Malahan, mulai agak terlambat justru berpeluang untuk memberikan pengalaman bermain yang lebih optimal, sebab Blizzard akan terus melakukan balancing di berbagai aspek. Contoh sederhananya, saat ini saya melihat ada banyak pemain yang menghindari Nightmare Dungeons karena hadiah yang didapat — khususnya dari segi experience point — tidak sebanding dengan usaha yang dikerahkan. Problem ini kabarnya akan segera dibenahi saat update season pertama Diablo 4 dirilis bulan depan.

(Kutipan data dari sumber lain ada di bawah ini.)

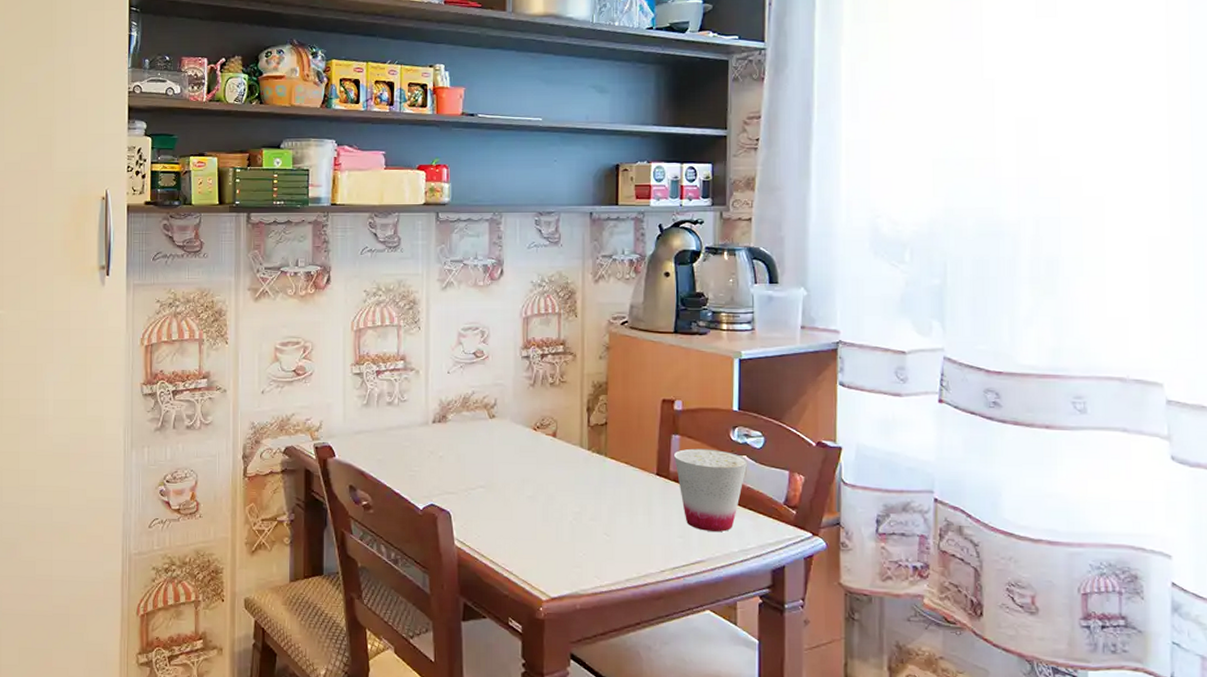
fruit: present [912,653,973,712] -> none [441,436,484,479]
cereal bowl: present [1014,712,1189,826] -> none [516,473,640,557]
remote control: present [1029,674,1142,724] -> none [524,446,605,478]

Masih soal progres, Blizzard juga sangat berhati-hati agar tidak mengulangi ‘dosanya’ di Diablo Immortal. Sederhananya, Anda tidak bisa mengeluarkan uang demi mempercepat progres karakter Anda di Diablo 4. Item shop yang ada di dalam game hanya menjual item kosmetik saja, begitu pula fitur Battle Pass yang direncanakan hadir nanti. Dengan kata lain, yang akan membedakan pemain ‘sultan’ dan ‘rakyat jelata’ di Diablo 4 hanyalah penampilan karakternya saja.
Kesimpulan
Diablo 4 adalah hasil ‘bermain aman’ Blizzard setelah lebih dari dua dekade mematangkan formula action RPG dungeon crawler. Seperti yang saya katakan di awal, Diablo 4 tidak menghadirkan sesuatu yang benar-benar baru dan inovatif di genrenya. Kalau itu yang Anda cari, game seperti Path of Exile atau bahkan Grim Dawn mungkin lebih bisa memberikan pengalaman bermain yang unik lewat sistem hybrid class-nya yang sangat menarik.
Yang Diablo 4 hadirkan adalah pengalaman bermain action RPG dungeon crawler yang sangat memuaskan dari awal hingga akhir, dan yang masih terus akan berlanjut hingga entah kapan. Namun satu prinsip yang selalu saya ingat dan pegang adalah, jangan membeli sesuatu karena tertarik dengan apa yang dijanjikan ke depannya, melainkan karena tertarik dengan semua yang sudah bisa dinikmati saat itu juga.
Dengan kata lain, jangan beli Diablo 4 sebagai sebuah live service game. Belilah Diablo 4 sebagai sebuah action RPG yang sangat matang yang akan langsung memberikan Anda keseruan yang melimpah mulai dari sekarang. Aspek live service-nya anggap saja sebagai bonus yang tidak terduga.
Entah Anda seorang veteran action RPG dungeon crawler atau Anda baru pertama mengenal genre ini, asalkan Anda suka dengan premis gameplay “bunuh musuh dan kumpulkan loot” serta tertarik mengutak-atik build karakter dengan variasi class yang beragam, Diablo 4 pasti akan membuat Anda ketagihan.